• REQUIREMENT
Select from the records below every line that has the word "Гибкая" in it.

^^^^^^^^^^^^^^^^

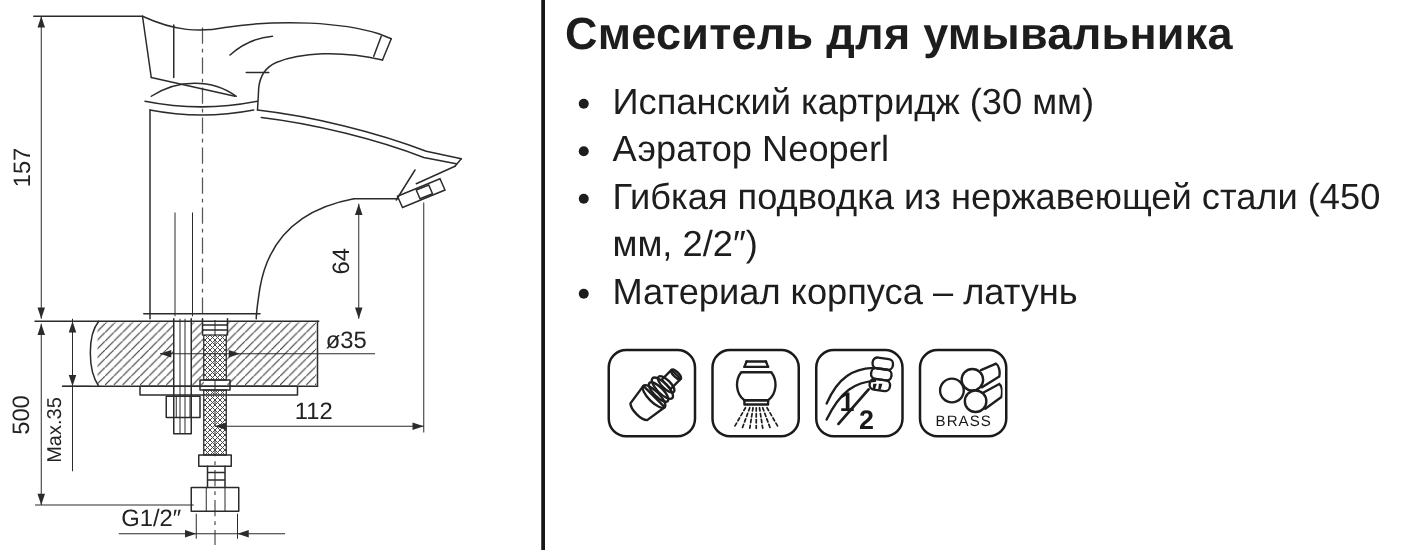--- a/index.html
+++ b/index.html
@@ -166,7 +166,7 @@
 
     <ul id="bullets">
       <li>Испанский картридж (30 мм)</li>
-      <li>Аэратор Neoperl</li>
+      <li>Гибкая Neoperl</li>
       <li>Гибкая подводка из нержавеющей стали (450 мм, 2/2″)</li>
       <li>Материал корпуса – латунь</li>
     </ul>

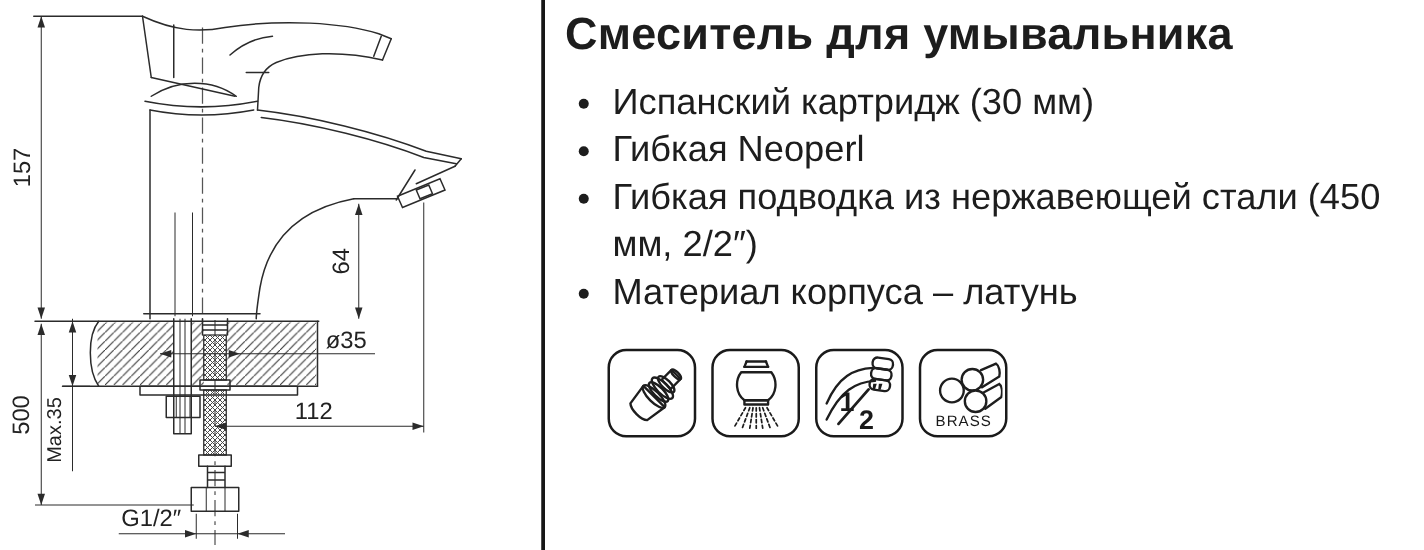--- a/index.html
+++ b/index.html
@@ -227,18 +227,6 @@
         </svg>
       </div>
 
-      <div class="icobox">
-        <svg width="62" height="62" viewBox="0 0 72 72">
-          <g class="ico">
-            <path d="M52,14 L66,8 M53,30 L69,20 M66,8 C69,10 70,16 69,20"></path>
-            <path d="M54,35 L69,27 M56,50 L71,39 M69,27 C72,29 72,35 71,39"></path>
-          </g>
-          <circle class="ico-fill-white" cx="44" cy="23" r="10"></circle>
-          <circle class="ico-fill-white" cx="47" cy="43" r="10"></circle>
-          <circle class="ico-fill-white" cx="25" cy="33" r="11"></circle>
-          <text class="icotxt" x="36" y="66" text-anchor="middle" font-size="14" letter-spacing="1">BRASS</text>
-        </svg>
-      </div>
 
     </div>
   </div>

^^^^^^^^^^^^^^^^

• SOLUTION TO THIS TASK
+      <li>Гибкая Neoperl</li>
       <li>Гибкая подводка из нержавеющей стали (450 мм, 2/2″)</li>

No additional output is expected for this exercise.